A quanto sembra il lavoro dell’influencer è uno tra i più ambiti dai giovani. D’altra parte come si può rimproverare chi desideri fare un mestiere poco faticoso, che fa lucrare molto e che porta la celebrità in dono? In realtà l’influencer di professione prima si guadagna la celebrità e poi la mette al servizio dei marchi che pubblicizza. Quindi, più che “fare l’influencer”, l’obiettivo dovrebbe essere “diventare influencer”, ossia avere un seguito tale di pubblico da potersi proporre come veicolo pubblicitario. In altri termini l’influencer è qualcuno che affitta la propria faccia, la propria figura e la propria notorietà a chi desidera propagandare un certo prodotto.
Allo stesso modo, in fondo, altre figure professionali sorte di recente affittano qualcosa in cambio di una ricompensa: i rider, ad esempio, mettono a disposizione la loro fatica fisica per consegnare panini e pietanze a domicilio, né più né meno di quanto fanno gli influencer con la loro immagine. La differenza principale sta nel fatto che a fare il rider si guadagna molto meno e si fatica molto di più che a fare l’influencer. Questo, da un punto di vista razionale, spiega abbastanza bene perché le persone desiderino di più fare l’influencer che non fare il rider. In realtà, da sempre esistono ruoli simili all’influencer e al rider; la pubblicità è nata a fine del XIX secolo insieme alla produzione industriale e molti negozi, un tempo, erano dotati di fattorini, per le consegne a domicilio. La diffusione di Internet ha permesso di riscoprire queste professioni, esaltandone alcune caratteristiche.
A ben riflettere, la precarietà non è monopolio dei rider sottopagati, ma riguarda intere categorie. L’ambito artistico, per esempio, è sempre stato caratterizzato dal mecenatismo, ossia dalla ricerca di committenti in grado di garantire un reddito significativo. Mozart cercò di essere assunto alla corte asburgica senza mai riuscirci, Bach scrisse molta musica sacra perché aveva soprattutto dei committenti legati alla Chiesa. In epoca più recente, poi, alla celebrità artistica si è spesso legato un ruolo da influencer ante litteram. Basti pensare alla celebrità di pittori come Picasso e Dalì, famosi tra le altre cose per la tendenza a monetizzare con qualunque opera firmata da loro (bottiglie, soprammobili, assegni, disegnini fatti su tovaglioli), oppure a tutti i giganti della musica pop del secolo scorso. Per tutti gli esempi citati si può parlare di influencer, consapevoli o meno.

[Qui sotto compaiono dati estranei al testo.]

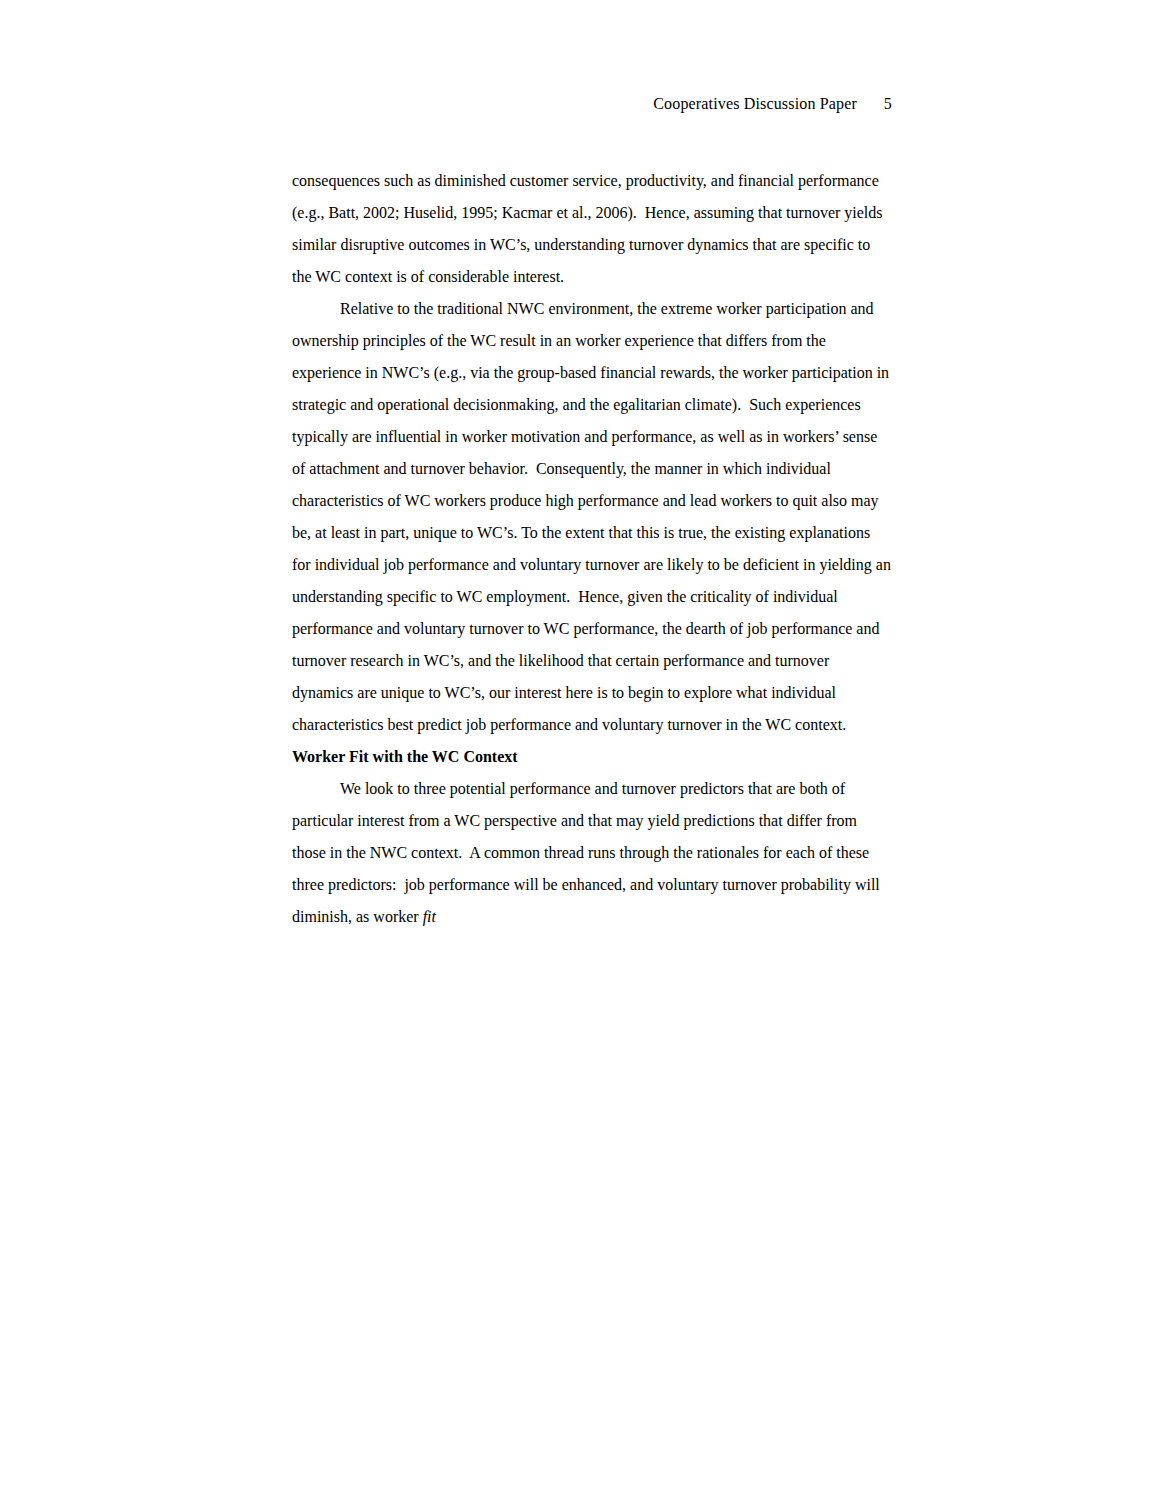Cooperatives Discussion Paper5
consequences such as diminished customer service, productivity, and financial performance (e.g., Batt, 2002; Huselid, 1995; Kacmar et al., 2006). Hence, assuming that turnover yields similar disruptive outcomes in WC’s, understanding turnover dynamics that are specific to the WC context is of considerable interest.
Relative to the traditional NWC environment, the extreme worker participation and ownership principles of the WC result in an worker experience that differs from the experience in NWC’s (e.g., via the group-based financial rewards, the worker participation in strategic and operational decisionmaking, and the egalitarian climate). Such experiences typically are influential in worker motivation and performance, as well as in workers’ sense of attachment and turnover behavior. Consequently, the manner in which individual characteristics of WC workers produce high performance and lead workers to quit also may be, at least in part, unique to WC’s. To the extent that this is true, the existing explanations for individual job performance and voluntary turnover are likely to be deficient in yielding an understanding specific to WC employment. Hence, given the criticality of individual performance and voluntary turnover to WC performance, the dearth of job performance and turnover research in WC’s, and the likelihood that certain performance and turnover dynamics are unique to WC’s, our interest here is to begin to explore what individual characteristics best predict job performance and voluntary turnover in the WC context.
Worker Fit with the WC Context
We look to three potential performance and turnover predictors that are both of particular interest from a WC perspective and that may yield predictions that differ from those in the NWC context. A common thread runs through the rationales for each of these three predictors: job performance will be enhanced, and voluntary turnover probability will diminish, as worker fit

Questo suggerisce che alla notorietà sia sempre collegata una certa tendenza a indirizzare i gusti e le preferenze del pubblico e dei propri ammiratori. Lo sviluppo tecnologico, semmai, ha fatto sì che la fama venisse utilizzata come fonte di guadagno a sé stante, come mai era successo in passato.
Il fatto di provare a governare l’attività pubblicitaria svolta via Internet è appena normale; forse è meno normale pensare che si possano creare migliaia di posti di lavoro a partire da una posizione di influencer. Certo resta che la modernità non deve essere ignorata, perché ci sta correndo incontro. A noi resta la scelta se fuggire oppure rincorrerla.